陶剑芳直直地盯着他,他才眨着眼睛道:“除非,他祭拜亲人的时候。”
陶剑芳“哦”了一声,原来如此。
祭拜亲人的时候,总会让人想起很多以前的往事,特别是以往的伤心事。
想得多了,心自然就会痛,心痛了,喝酒就特别容易醉。
陶剑芳又问道:“马掌柜什么时候祭拜亲人?”
二虎子回道。
“每年的九月二十七日,马掌柜都要到逍遥城城南的南山坡,去祭拜他死去的家人。”
“每年的这一天,他都会喝醉。”
“每年也只有这一天,他才会喝醉。”
“只有他喝醉了,才有机会从他身上偷到地下室的钥匙。”
陶剑芳又问了遍:“你确定是九月二十七日?”
二虎子点点头,非常肯定地道。
“每年的九月二十七日,都是我驾车送他一个人去祭拜亲人。”
“他祭拜的时候,不允许人在他身边。”
“所以我们都是一大早就去,天黑了再去哪里接他。”
“所以,这个日子,绝对不会错。”
陶剑芳掐指算了算,喃喃道:“如此说来,还有两天就是九月二十七了。
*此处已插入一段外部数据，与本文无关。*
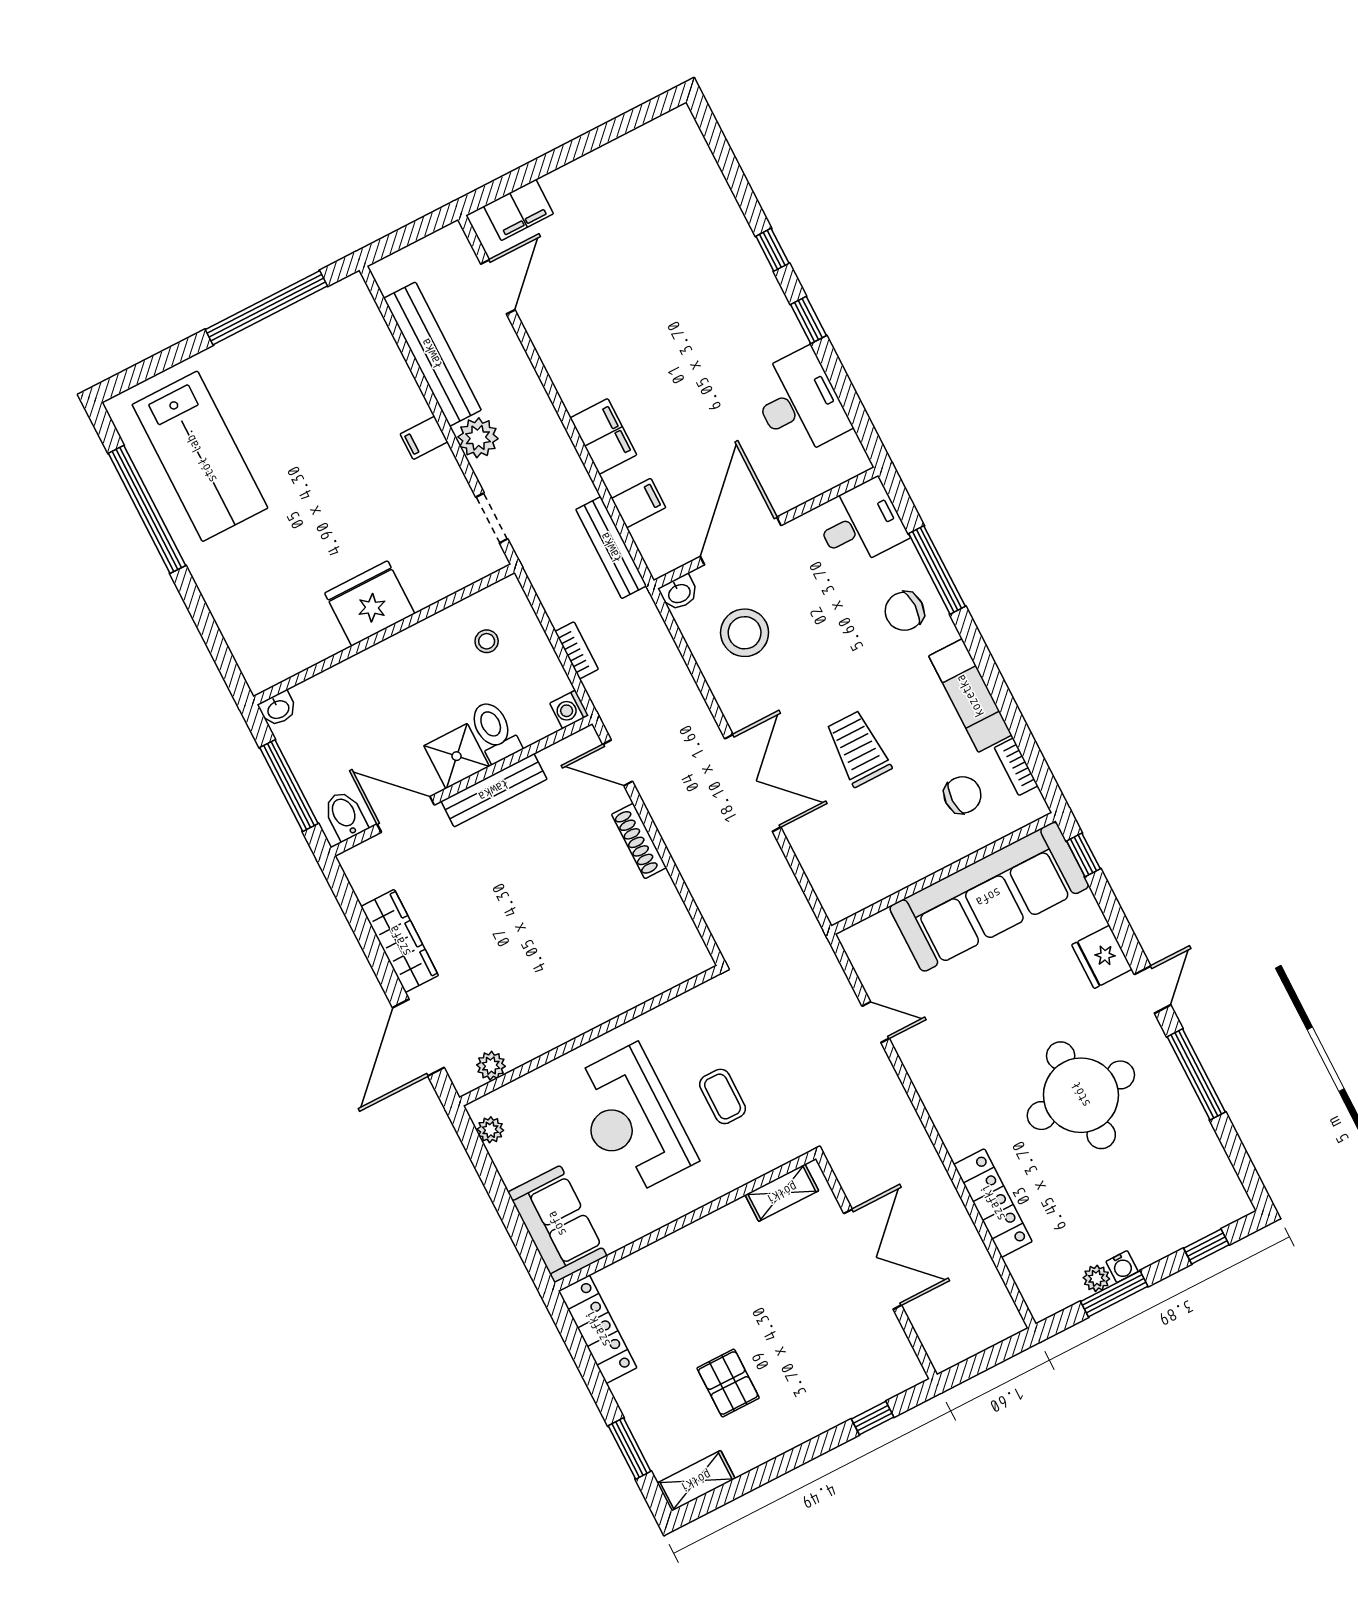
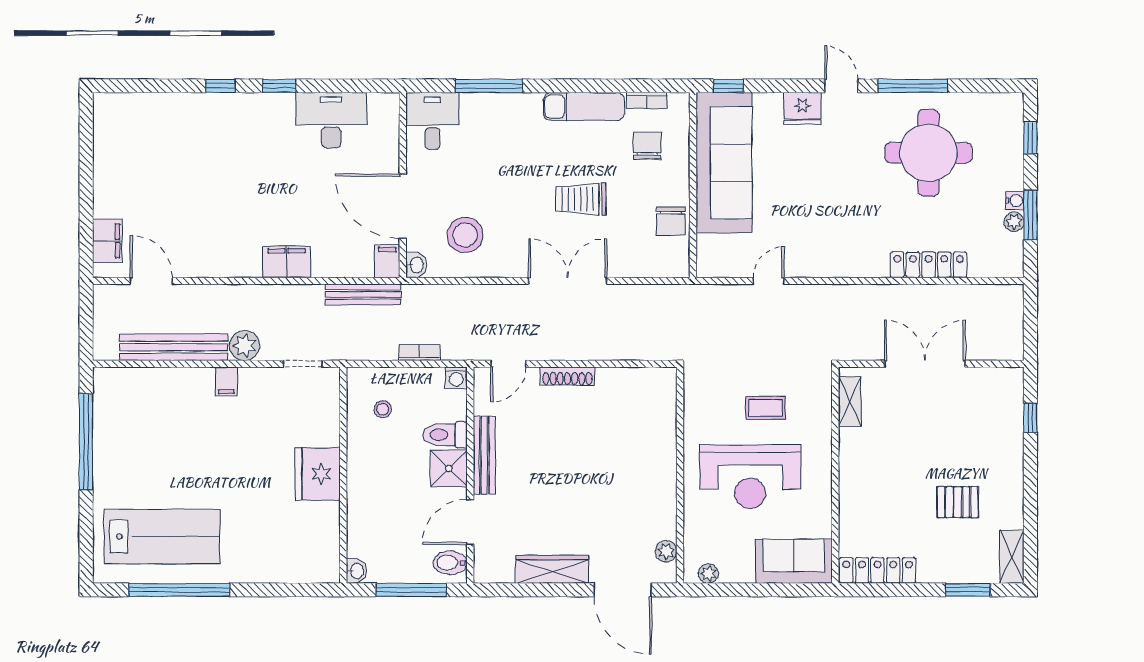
filing cabinet: (639, 503) -> (387, 261), moved
chair: (904, 611) -> (671, 221), moved
round table: (1081, 1095) -> (928, 153), moved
”
二虎子点点头,“是的,还有两天。”
陶剑芳疑惑地道:“祭拜亲人怎么就只有他一个人?”
二虎子突然有些伤感地道。
“听说,他所有的亲人都死了,所以,只有他一个人。”
“所以,他才不允许我们跟着、陪着。”
“也许,我们都不懂得他的心,我们跟着也没有什么用。”
“也许,他祭拜亲人的时候会哭、会流眼泪,不想让人看到他的脆弱的一面。”
听着二虎子的话,陶剑芳似乎也有同感,过了好一会儿,才从思绪中回过神来。
“我想得到这把钥匙,想去梅花钱庄的地下室看一看。”
二虎子摇头如拌蒜。
“不行!不行!张大侠,你就是打死我,我也是不敢去偷钥匙的。”
“我还有生病的母亲大人需要照顾,被马掌柜发现了,也是死路一条。”
“求求张大侠,饶过小的一命吧。”
陶剑芳哈哈一笑。
“二虎子,莫要紧张,又不是叫你去拿。”
“你只需要配合一下,带我进入梅花钱庄就行。”
“我也只是进去看一看,绝对不会动里面的一金一银,也绝不伤害马掌柜一毫一毛。”
二虎子还是拼命摇摇头,“我还是不敢。”
陶剑芳从怀中掏出一张崭新的五百两银票,这银票还是陶无伤走的时候,特意给他留下的。
陶剑芳特意瞟了一眼,上面居然也有一朵熟悉的梅花标志,原来这张银票也是出自梅花钱庄。
陶剑芳心内无限感慨:这梅花钱庄,真是无处不在啊!
陶剑芳把银票递到二虎子的面前,利诱道。
“这张银票、兑了银子,足够你跟你母亲好好过一辈子了。”
“只要你稍微配合一下,带我进入梅花钱庄,钥匙我自己去拿,这五百两,就是你的。”
二虎子眼睛一亮,“真的只需带你进入梅花钱庄?”
陶剑芳点点头,“其实,你只要装作不知道就行了。”
二虎子咬咬牙,用颤抖的手接过银票,狠狠地下定了决心。
“既然这样,为了我那卧病在床的老母亲,我二虎子,也豁出去了,好好赌他一把。”